Static detection, live-camera hurdles, and the APIs we can already use

This post kicks off a short series documenting my hands-on journey building ag-tech tools for Apple Vision Pro (AVP).

Introduction

The Ciampitti Lab got its hands on an Apple Vision Pro (AVP) thanks to Apple and Purdue University, and I'm excited to explore how it can help us in our agricultural research. My goal is to build tools that can assist in digital plant phenotyping, data collection, and other ag-tech applications. Additionally, I want to share my journey with the community, so that others can benefit from the knowledge I gain along the way.

1. Static image / video object detection

Goal achieved, with a few twists.

Core ML export needs built-in NMS. Converting my YOLO v11 model required:
Python
```
model.export(format="coreml", nms=True, task="detect")
```
Without nms=True, Vision returns raw tensors instead of neat VNRecognizedObjectObservation results.
Segmentation quirks: YOLO-Seg exports run, but Vision treats their mask output as a generic multi-array, no automatic drawing or post-processing. In the near future, I will make my code for interpreting the segmentation model output available.
Outcome: With a detection-only model and the standard confidence + coordinates outputs, AVP happily runs inference on still photos and saved videos.

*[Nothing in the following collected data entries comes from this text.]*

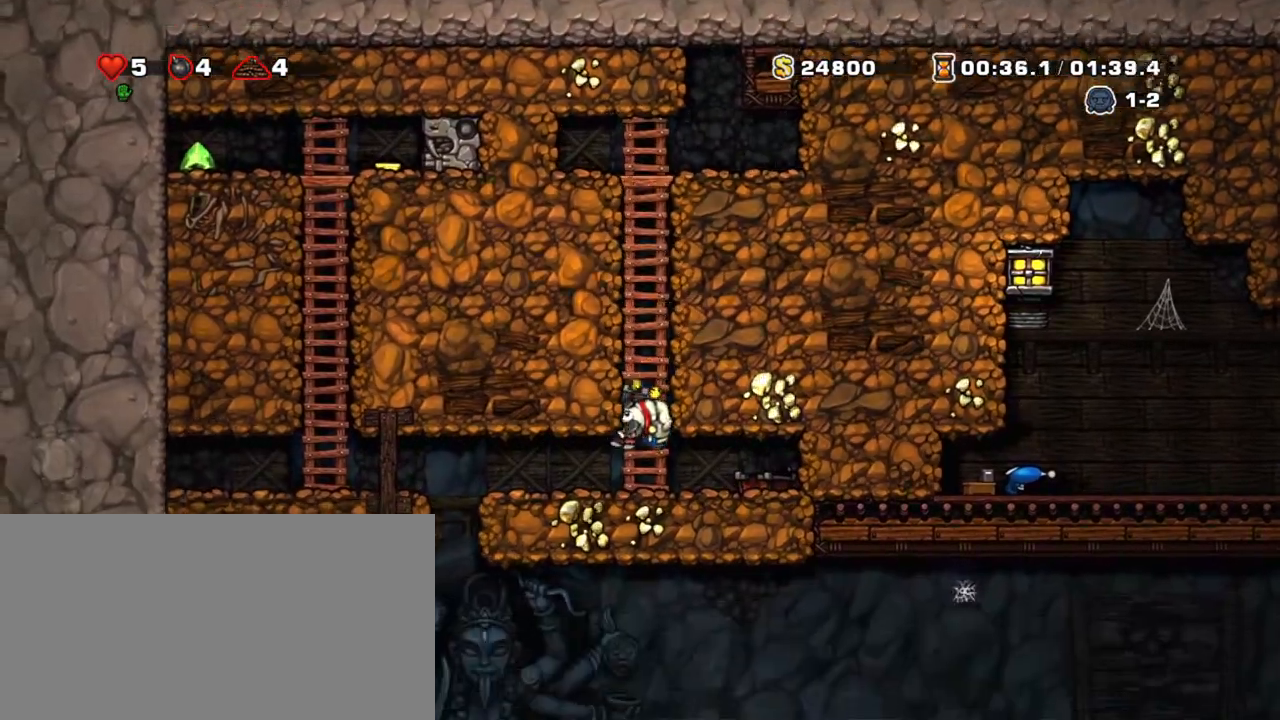
{"keys": ["down", "left", "shift"], "events": [[450, "down", "down"]]}
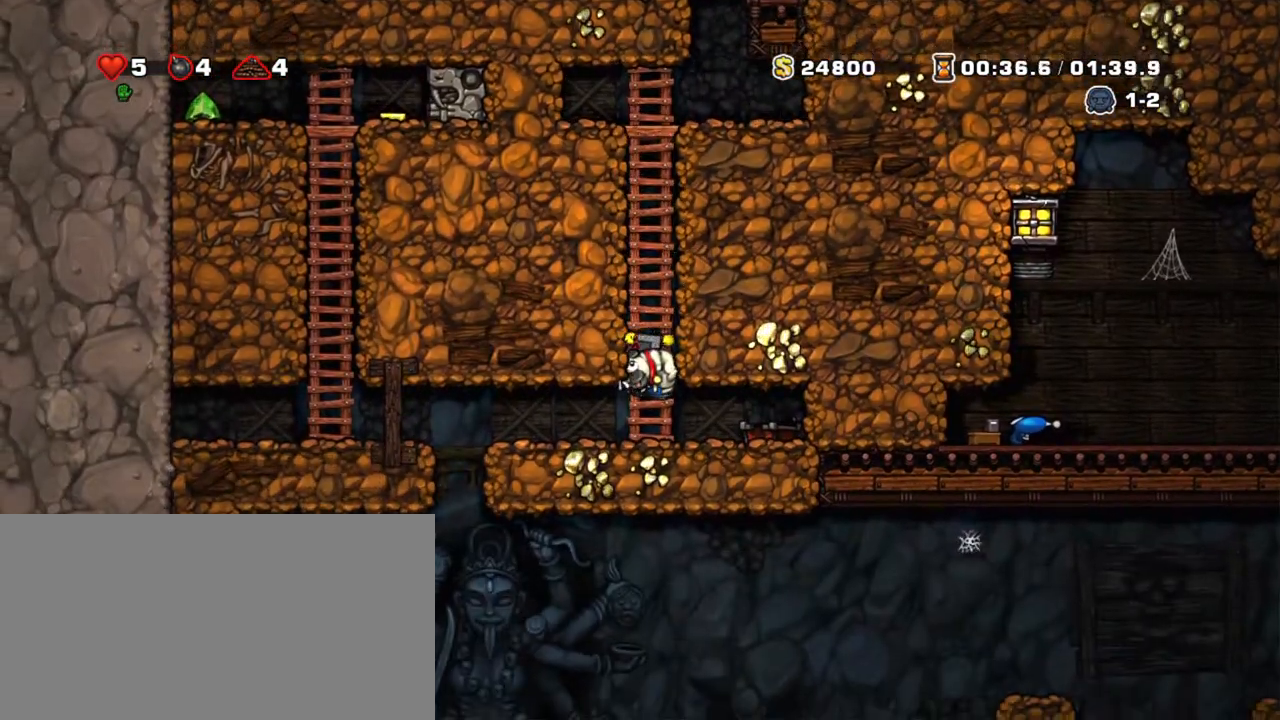
{"keys": ["left", "shift"], "events": [[50, "z", "down"], [100, "down", "up"], [150, "z", "up"]]}
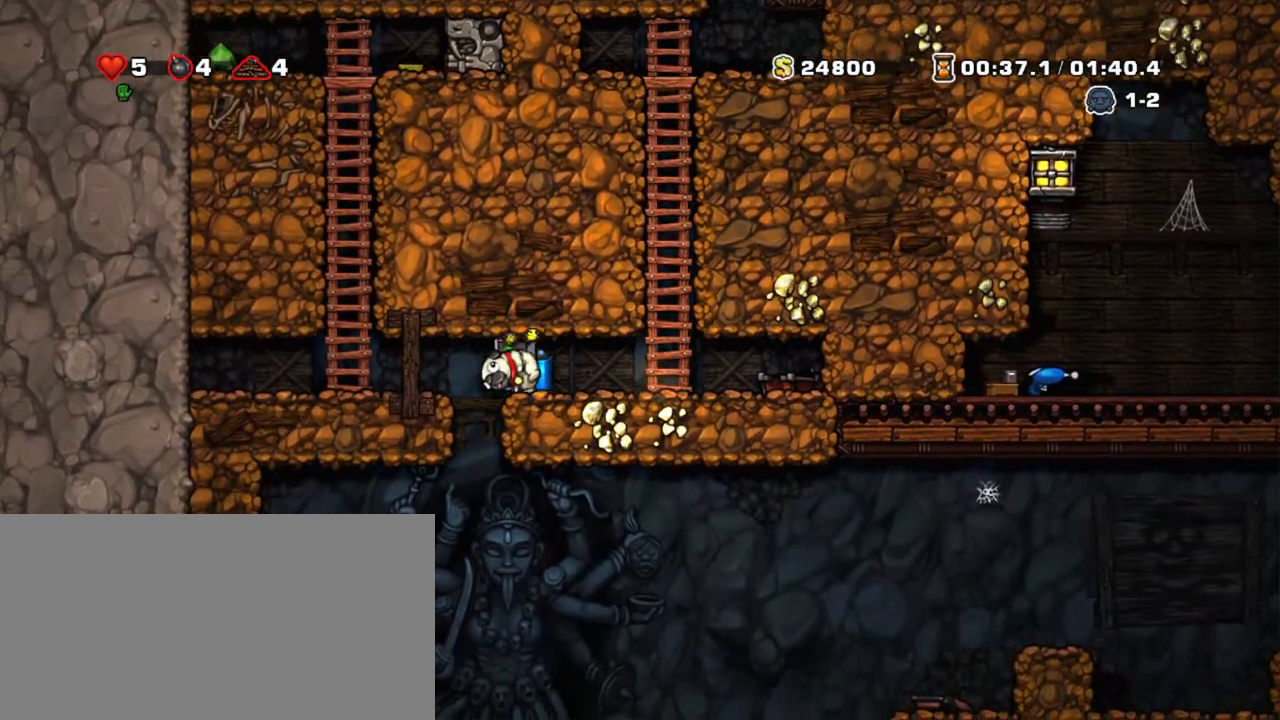
{"keys": ["shift", "up"], "events": [[200, "up", "down"], [300, "z", "down"], [350, "left", "up"], [483, "z", "up"]]}
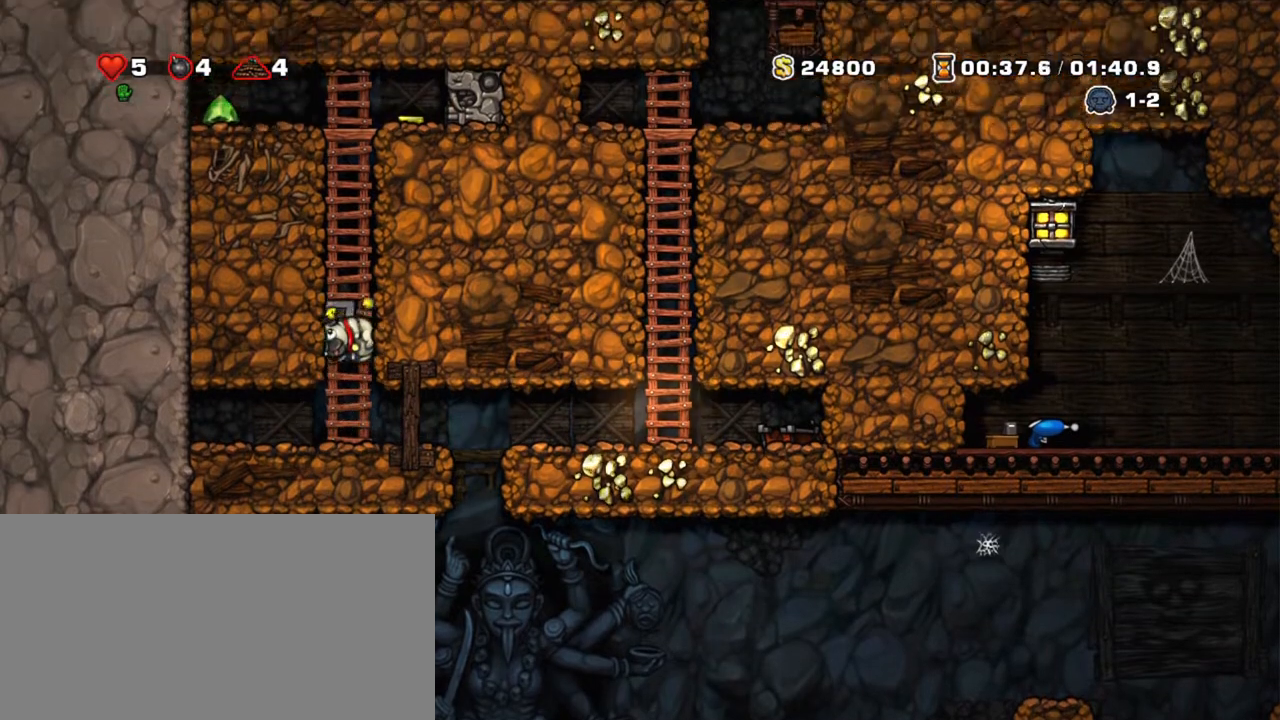
{"keys": ["shift", "up", "x"], "events": [[83, "z", "down"], [317, "z", "up"], [400, "x", "down"]]}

Static Image Detection on AVP Simulator via MLCore and Swift (Image credits: Ultralytics)

2. Live camera feed: the gatekeeper

Raw passthrough access is enterprise-only (visionOS 2+). Public-store apps can't touch the main cameras for privacy reasons; access is behind the entitlement com.apple.developer.arkit.main-camera-access.allow.
We are working on obtaining the necessary entitlement. In the meantime, I'm focusing on what's already possible with the publicly available ARKit stack-which offers a lot of capabilities for ag-tech applications, as detailed in topic #3 below.

3. What's already possible with the open ARKit stack

Even without live camera frames, AVP offers built-in functionalities for spatial data that can power practical ag-research tools:

Capability	API	Ag use-cases
Mesh reconstruction	`SceneReconstructionProvider`	Digital plant phenotyping and data collection for digital twins by analysing the 3D mesh.
Plane & image anchors	`ARPlaneAnchor`, `ARImageAnchor`	Tag field sensors or seed bags with QR/ArUco markers and pop up live metadata when viewed.
LiDAR depth on still photos	Photo-capture sheet + `AVDepthData`	More digital phenotyping without destructive sampling (check out Cisdeli et al., 2025).
Photogrammetry (Object Capture)	`ObjectCaptureSession`	Generate watertight meshes of cobs, leaves, or plants for later analysis.
External video ingestion	`AVSampleBufferDisplayLayer`, WebRTC/NDI	Stream a drone or tractor camera feed into AVP, run Core ML locally, and overlay detections.

Next up in the series

Implementing the functionalities discussed in topic #3.
Testing the live camera feed once we get the entitlement.